INSTRUCTIONS TO FOLLOW: Return the lines below exactly, starting with the line that contains "102 594 2178" and stopping after the last line.

INFORMATION SUPPLIED START

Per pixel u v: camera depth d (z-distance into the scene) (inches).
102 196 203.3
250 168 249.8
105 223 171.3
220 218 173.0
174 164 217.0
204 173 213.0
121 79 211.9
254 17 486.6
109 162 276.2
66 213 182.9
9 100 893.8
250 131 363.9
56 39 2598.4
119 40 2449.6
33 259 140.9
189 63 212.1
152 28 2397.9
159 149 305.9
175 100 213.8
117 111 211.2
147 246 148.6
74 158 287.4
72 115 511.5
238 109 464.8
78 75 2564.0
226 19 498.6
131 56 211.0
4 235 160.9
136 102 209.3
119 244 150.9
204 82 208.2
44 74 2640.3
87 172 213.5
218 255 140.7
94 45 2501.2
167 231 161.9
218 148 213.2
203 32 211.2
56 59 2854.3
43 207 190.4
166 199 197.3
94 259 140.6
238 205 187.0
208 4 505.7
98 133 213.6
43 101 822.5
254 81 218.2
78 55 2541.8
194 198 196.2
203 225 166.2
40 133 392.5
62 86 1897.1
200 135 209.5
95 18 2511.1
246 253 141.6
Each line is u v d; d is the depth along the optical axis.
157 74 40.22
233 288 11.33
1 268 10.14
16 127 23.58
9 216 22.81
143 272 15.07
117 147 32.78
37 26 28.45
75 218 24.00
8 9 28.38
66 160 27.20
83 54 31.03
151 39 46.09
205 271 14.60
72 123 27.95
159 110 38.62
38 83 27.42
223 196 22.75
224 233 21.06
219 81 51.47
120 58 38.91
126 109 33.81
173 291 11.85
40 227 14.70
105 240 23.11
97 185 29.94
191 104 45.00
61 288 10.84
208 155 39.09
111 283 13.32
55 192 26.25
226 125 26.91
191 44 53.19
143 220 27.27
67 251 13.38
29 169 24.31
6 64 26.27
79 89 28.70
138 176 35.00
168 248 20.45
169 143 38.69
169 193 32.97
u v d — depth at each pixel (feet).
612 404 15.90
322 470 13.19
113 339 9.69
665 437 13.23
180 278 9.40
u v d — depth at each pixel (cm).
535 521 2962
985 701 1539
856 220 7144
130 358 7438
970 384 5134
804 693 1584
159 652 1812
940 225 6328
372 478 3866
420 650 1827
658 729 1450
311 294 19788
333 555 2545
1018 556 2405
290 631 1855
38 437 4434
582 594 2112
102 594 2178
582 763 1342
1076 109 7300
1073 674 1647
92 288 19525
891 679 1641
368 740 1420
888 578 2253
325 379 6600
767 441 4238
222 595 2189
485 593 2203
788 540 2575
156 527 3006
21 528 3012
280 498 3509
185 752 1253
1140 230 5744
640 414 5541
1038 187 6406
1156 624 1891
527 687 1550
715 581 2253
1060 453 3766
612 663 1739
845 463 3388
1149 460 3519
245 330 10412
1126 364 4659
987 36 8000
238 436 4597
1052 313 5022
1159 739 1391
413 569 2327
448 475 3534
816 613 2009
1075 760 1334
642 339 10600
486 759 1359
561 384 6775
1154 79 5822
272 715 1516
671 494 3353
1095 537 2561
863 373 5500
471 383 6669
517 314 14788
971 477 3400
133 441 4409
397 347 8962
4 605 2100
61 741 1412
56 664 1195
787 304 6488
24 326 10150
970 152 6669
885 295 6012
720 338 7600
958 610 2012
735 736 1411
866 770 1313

INFORMATION SUPPLIED END

REPLY:
102 594 2178
582 763 1342
1076 109 7300
1073 674 1647
92 288 19525
891 679 1641
368 740 1420
888 578 2253
325 379 6600
767 441 4238
222 595 2189
485 593 2203
788 540 2575
156 527 3006
21 528 3012
280 498 3509
185 752 1253
1140 230 5744
640 414 5541
1038 187 6406
1156 624 1891
527 687 1550
715 581 2253
1060 453 3766
612 663 1739
845 463 3388
1149 460 3519
245 330 10412
1126 364 4659
987 36 8000
238 436 4597
1052 313 5022
1159 739 1391
413 569 2327
448 475 3534
816 613 2009
1075 760 1334
642 339 10600
486 759 1359
561 384 6775
1154 79 5822
272 715 1516
671 494 3353
1095 537 2561
863 373 5500
471 383 6669
517 314 14788
971 477 3400
133 441 4409
397 347 8962
4 605 2100
61 741 1412
56 664 1195
787 304 6488
24 326 10150
970 152 6669
885 295 6012
720 338 7600
958 610 2012
735 736 1411
866 770 1313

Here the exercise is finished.